The premise behind this strategy is that combining the carriers’ ability to filter massive volumes of traffic — a large carrier can monitor up to 100 gigabits of traffic per second — - with the NSA’s expertise will provide a greater level of protection without violating privacy laws.

But the initiative was stalled for months by numerous concerns, including Justice Department worries that it would run afoul of privacy laws that forbid government surveillance of private Internet traffic. Officials have, at least for now, allayed that concern by saying that the government will not directly filter the traffic or receive the malicious code captured by the providers. The Department of Homeland Security is a partner in the pilot.

“The U.S. government will not be monitoring, intercepting or storing any private-sector communications,” Lynn said. “Rather, threat intelligence provided by the government is helping the companies themselves, or the Internet service providers working on their behalf, to identify and stop malicious activity within their networks.”

But civil liberties advocates are worried that a provision in the White House’s recent legislative proposal on cybersecurity could open the way to government surveillance through public-private partnerships such as this one. They are concerned that the proposal would authorize companies to share vast amounts of communications data with the federal government.

“The government needs to make up its mind about whether it wants to protect networks or collect intelligence,” Dempsey said.

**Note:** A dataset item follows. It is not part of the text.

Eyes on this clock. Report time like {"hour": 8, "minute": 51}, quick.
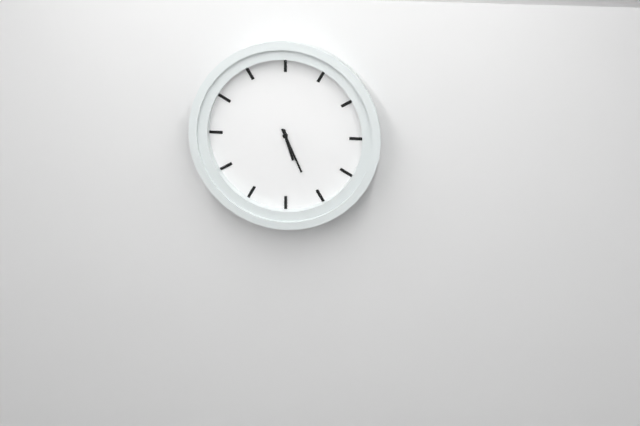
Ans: {"hour": 5, "minute": 26}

Though this NSA technology is more sophisticated than traditional anti-virus programs, it still can screen only for known threats. Developing detection and mitigation strategies for emerging new threats is far more difficult, said Bob Giesler, senior vice president for cyberprograms at SAIC, one of the region’s largest defense and intelligence contractors.

The program also does not protect against insider threats — employees who deliberately leak material. Nor will it protect a network against penetration by, for instance, hackers who have compromised security software enabling them to log in as if they were legitimate users. That is what happened recently when security firm RSA’s SecurID tokens were compromised, enabling hackers to penetrate Lockheed Martin’s computers. Lockheed said no customer, program or employee personal data were compromised.

The pilot program has been at least a year in the making. Carriers and companies were concerned they would be vulnerable to lawsuits or other sanctions if they allowed the government to filter the traffic or shared network data with the government. The NSA, meanwhile, was concerned about the classified data getting into the hands of adversaries.

The Internet carriers are not being paid to prepare their systems for the pilot, an effort that industry officials said costs millions of dollars. The carriers will work with the companies they already serve, and in some cases already provide a similar service of filtering for malicious traffic, using their own threat data.

Lynn’s speech also appeared to outline key elements of the Pentagon’s cyberstrategy, an unclassified version of which is due out soon. The strategy, said experts and analysts who have been briefed on it, focuses on building defenses and a framework for deterrence. It also makes clear the military’s prerogative to use cyber and other traditional military means if the United States is attacked or engaged in hostilities with an adversary.

“First, we must raise the level of protection in government and military networks,” Lynn said Thursday. “We must ready our defense institution to confront cyberthreats, because it is clear any future conflict will have a cyberdimension.”